PAGE EXCERPT:
###

Overview of smartwatch enhanced authentication scheme

As the conventional password/PIN authentication has been rigorously investigated, we focus on how to use machine learning techniques to process the sensor data of smartwatches and match users’ profiles. We collect the sensor data when users type passwords on QWERTY keyboards or type PINs on numeric keypads. QWERTY keyboards and numeric keypads are mainstream devices for inputting passwords and PINs nowadays, respectively. As long as a user types passwords or PINs with the hand wearing the smartwatch, the sensor data can be collected and then help authenticate the user. We extract unique features from the sensor data and train several machine learning classifiers using the features as user profiles. The classifiers are used to authenticate users.

Data collection

Our system collects the accelerometer and gyroscope data within a time window from a smartwatch worn on a user’s wrist. The time window begins when the user begins to type a password or PIN, and ends once the user presses “Enter” to finish the input. The data collected from accelerometer and gyroscope are streams of timestamped real values along three axes. For a given timestamp, t, the accelerometer data are in the form of a(t) = (ax,ay,az) while the gyroscope data are in the form of ω(t) = (ωxyz). Note that the accelerometer data are affected by the earth gravity, so when the smartwatch is lying flat on the desk, the accelerometer data show that there is an acceleration of 9.8 m/s2 along the z-axis.

We install an app in each smartwatch used in our experiment to collect the sensor data. The app is given the permission to access the accelerometer and gyroscope of the smartwatch. The app is also given the permission to communicate with the password/PIN input interface and obtain the timing information when the user begins typing and when the user finishes typing. According to the timing information, the app collects the sensor data and sends the data to our server which is used to authenticate users. We collect the sensor data in both the training phase and the detection phase. In the training phase, we collect enough data to train certain classifiers. Assuming it takes 6 s for a user to type in a password or PIN, it will take about 10 min to type in the password/PIN 100 times, which is enough for training. In the detection phase, the app collects the sensor data when the user types the password or PIN and send the data to our server to verify whether the user is legitimate.

###

RECORDS SUPPLIED:
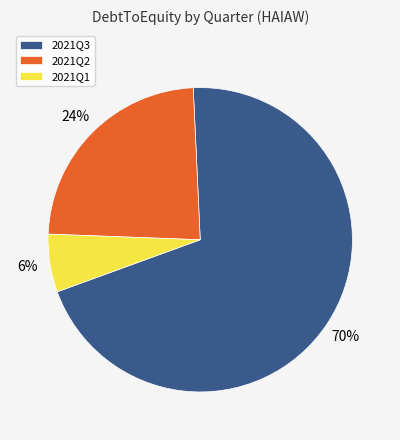

Is it true that 2021Q3 is 58% of the pie?

False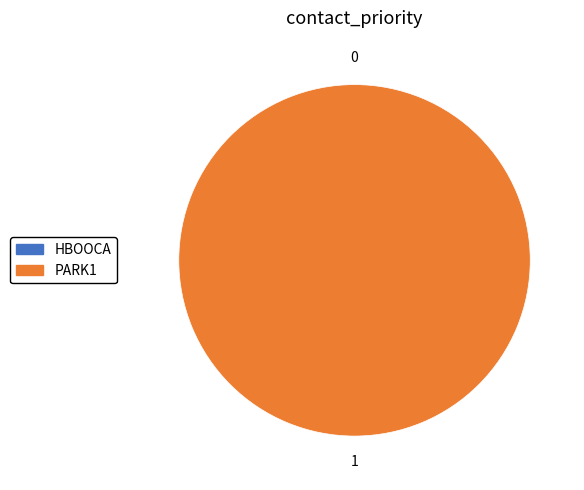

To the nearest percent, what is the difference between the largest and smallest slice percentages?

100%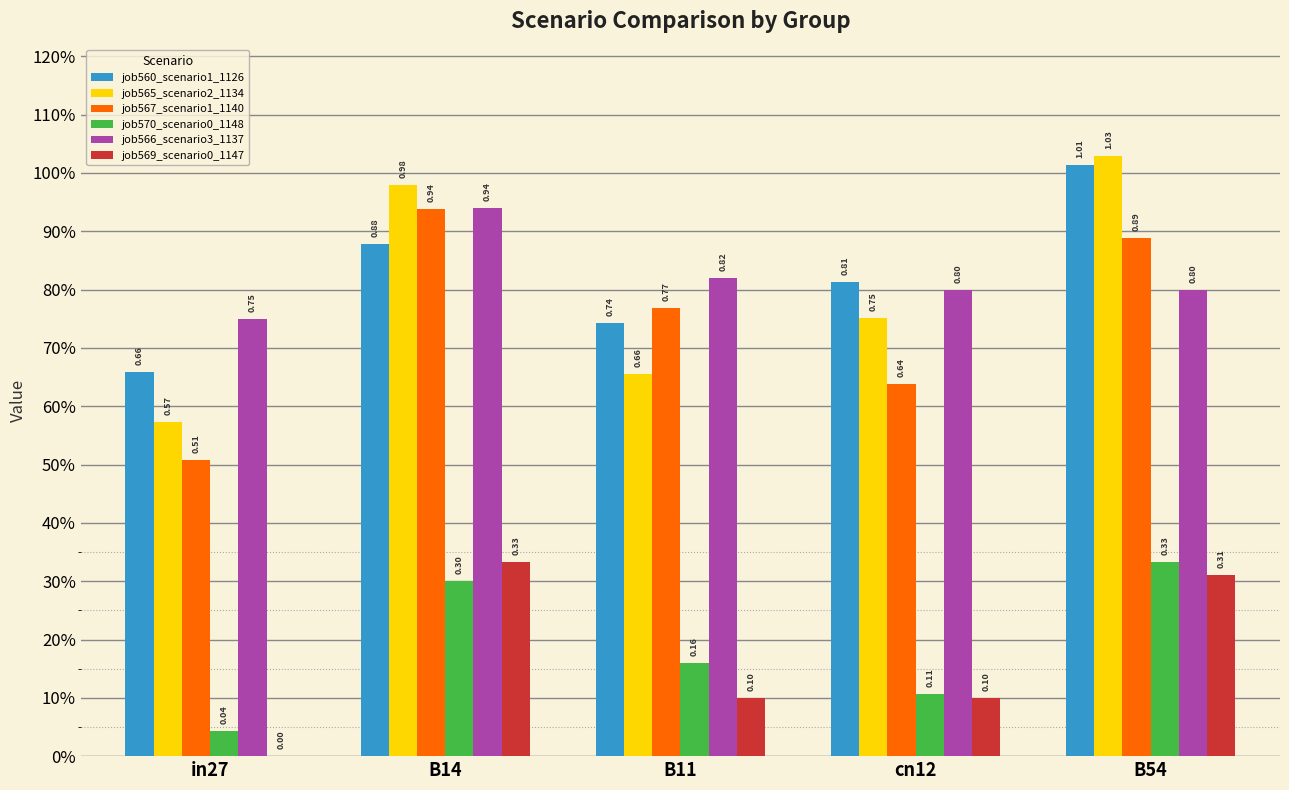

Count the job570_scenario0_1148 values in the range 0 to 1.

5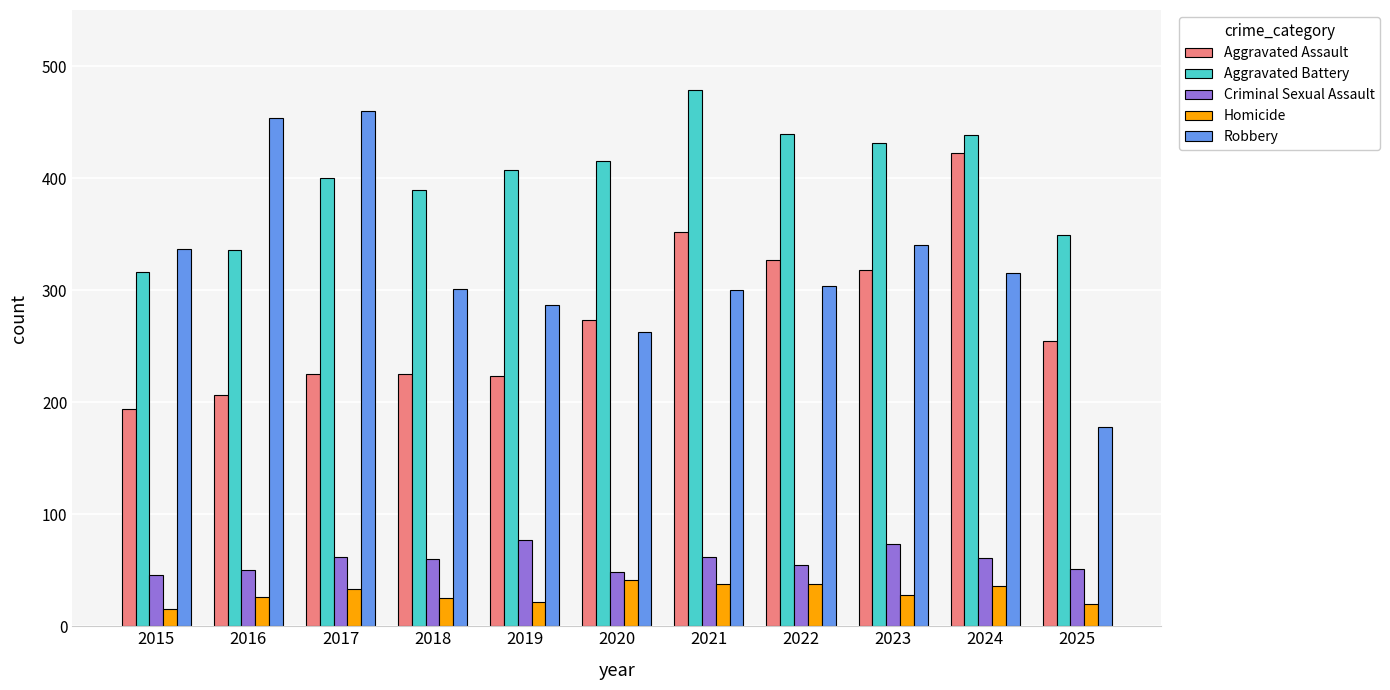

True or false: Aggravated Assault has a value of 75 at 2017.

False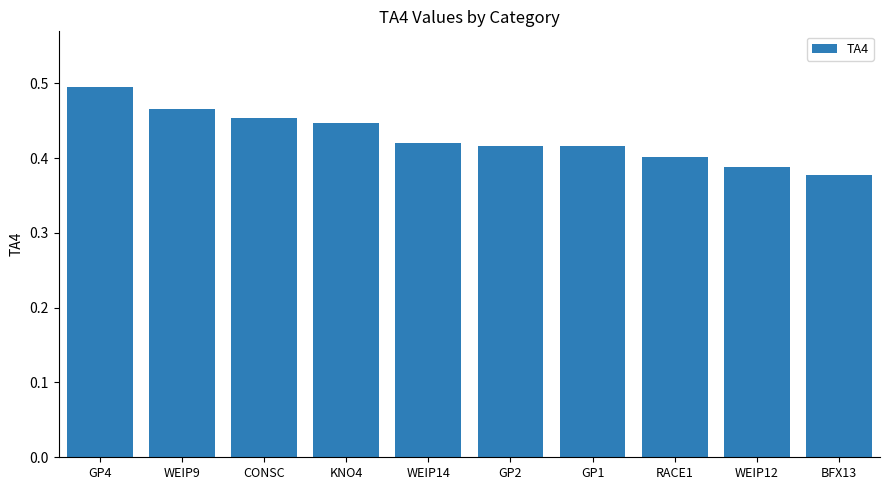

Are the bars horizontal?

No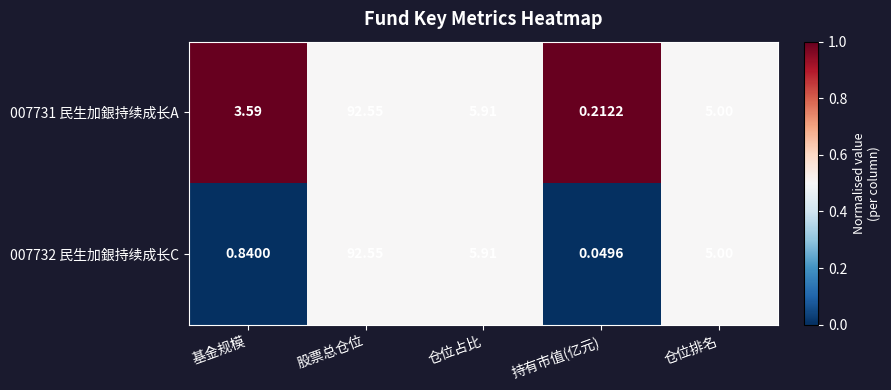

At which label does 007732 民生加銀持续成长C first exceed 5?

股票总仓位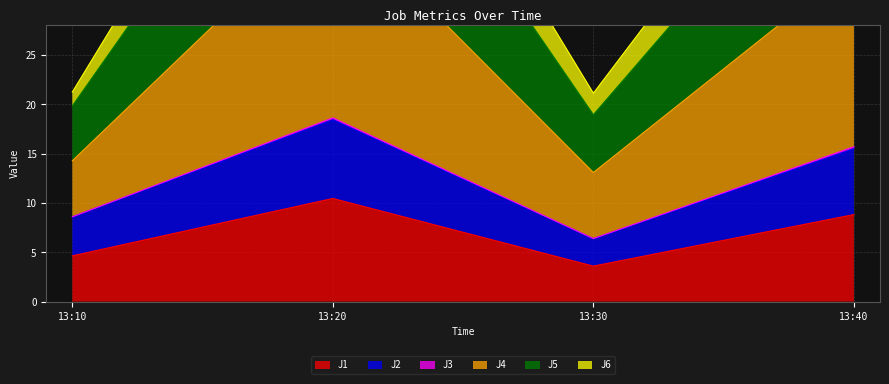

Where is the first local minimum for J1?

13:30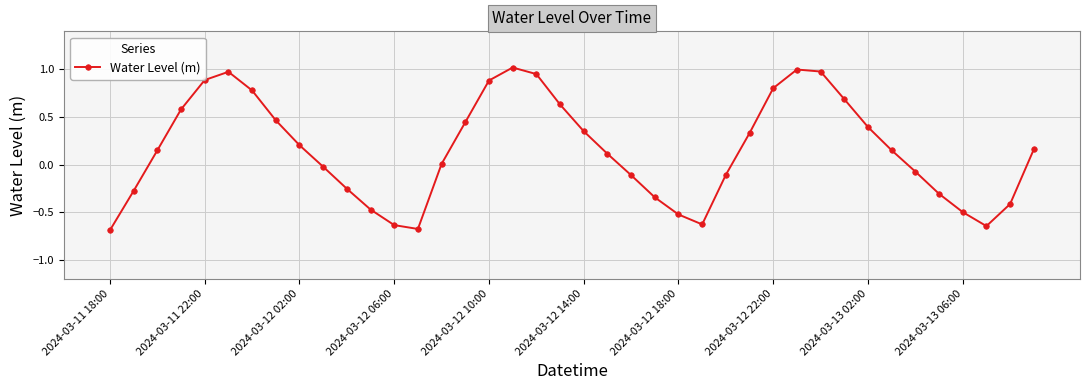

What is the minimum value shown in the chart?

-0.7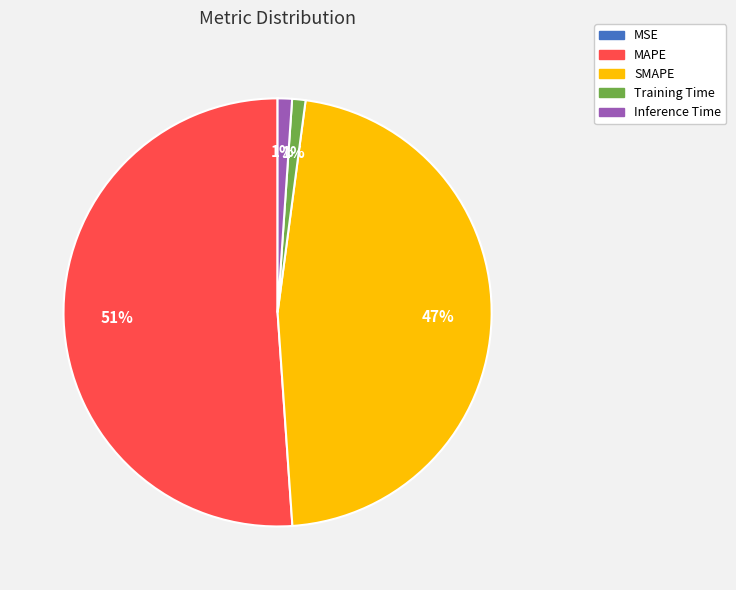

Is the sum of MAPE and Training Time greater than half?

Yes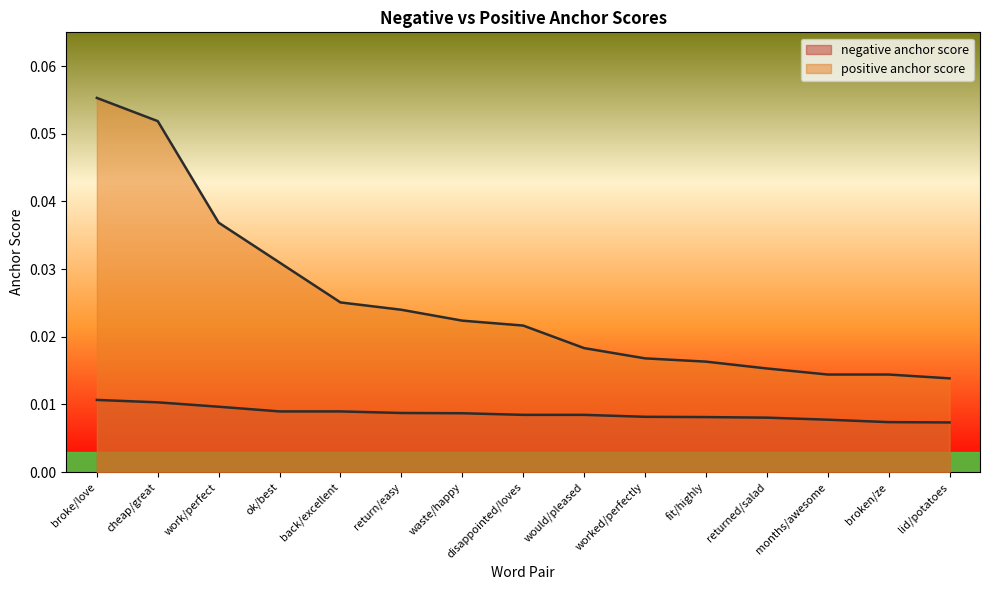

True or false: negative anchor score and positive anchor score intersect in this chart.

False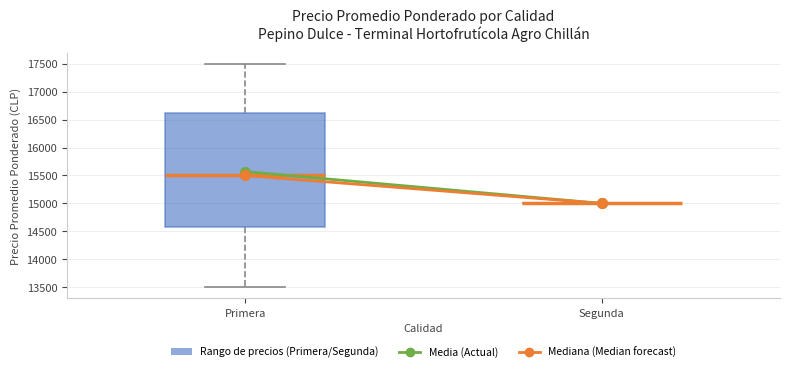

Reading left to right, transcribe this box plot: for each box, give where its median line is, the range the box spans, and where its two whiskers end, as read against the y-axis. The values are not printed on the chart, so give them approximately, as read against the axis.

Primera: median 15500, box 14600 to 16650, whiskers 13500 to 17500
Segunda: box collapsed to a line at 15000, whiskers 15000 to 15000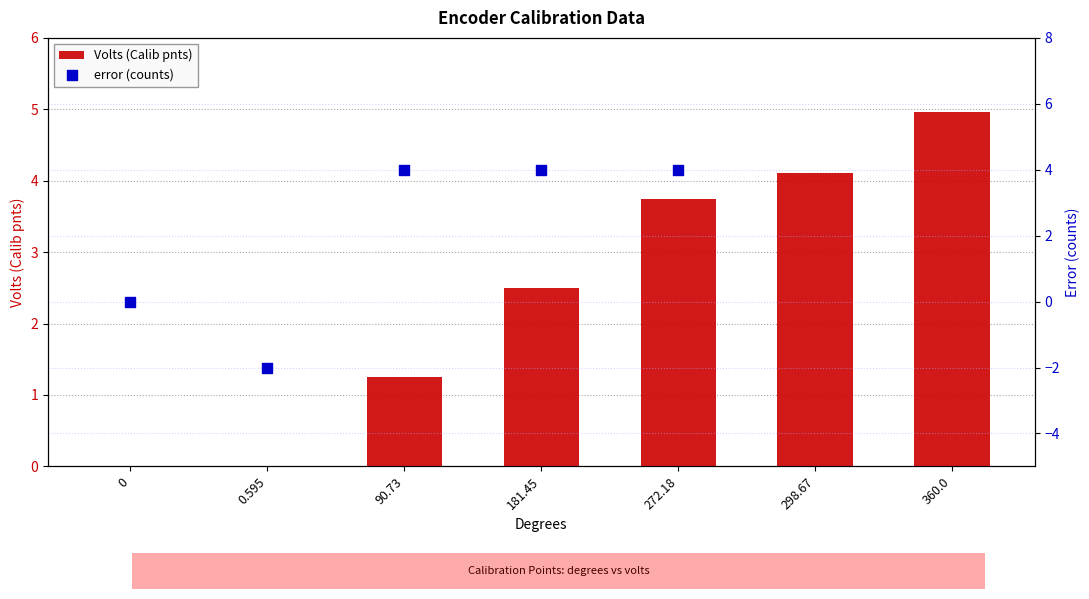

Where does the Volts (Calib pnts) series first go above 2?

181.45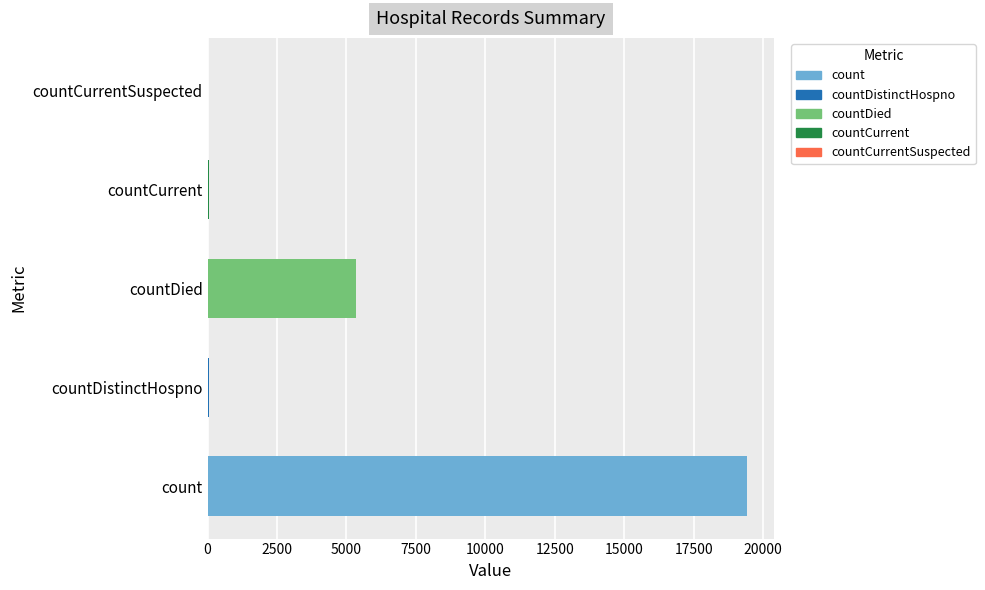

Which label corresponds to the largest value in the chart?

count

###

PROBLEM SET:
**a)** In the smartwatch authentication text, why does the accelerometer report an acceleration of 9.8 m/s2 along the z-axis when the watch lies flat on a desk?
**b)** Repeat the part of the smartwatch authentication text from "As the conventional" to "are used to authenticate users." word for word.
Answer from the smartwatch authentication text alone.

PER-TASK ANSWERS:
**a)** The accelerometer data are affected by the earth's gravity. So even when the smartwatch is lying still and flat on the desk, the sensor records an acceleration of 9.8 m/s2 along the z-axis.

**b)**
As the conventional password/PIN authentication has been rigorously investigated, we focus on how to use machine learning techniques to process the sensor data of smartwatches and match users’ profiles. We collect the sensor data when users type passwords on QWERTY keyboards or type PINs on numeric keypads. QWERTY keyboards and numeric keypads are mainstream devices for inputting passwords and PINs nowadays, respectively. As long as a user types passwords or PINs with the hand wearing the smartwatch, the sensor data can be collected and then help authenticate the user. We extract unique features from the sensor data and train several machine learning classifiers using the features as user profiles. The classifiers are used to authenticate users.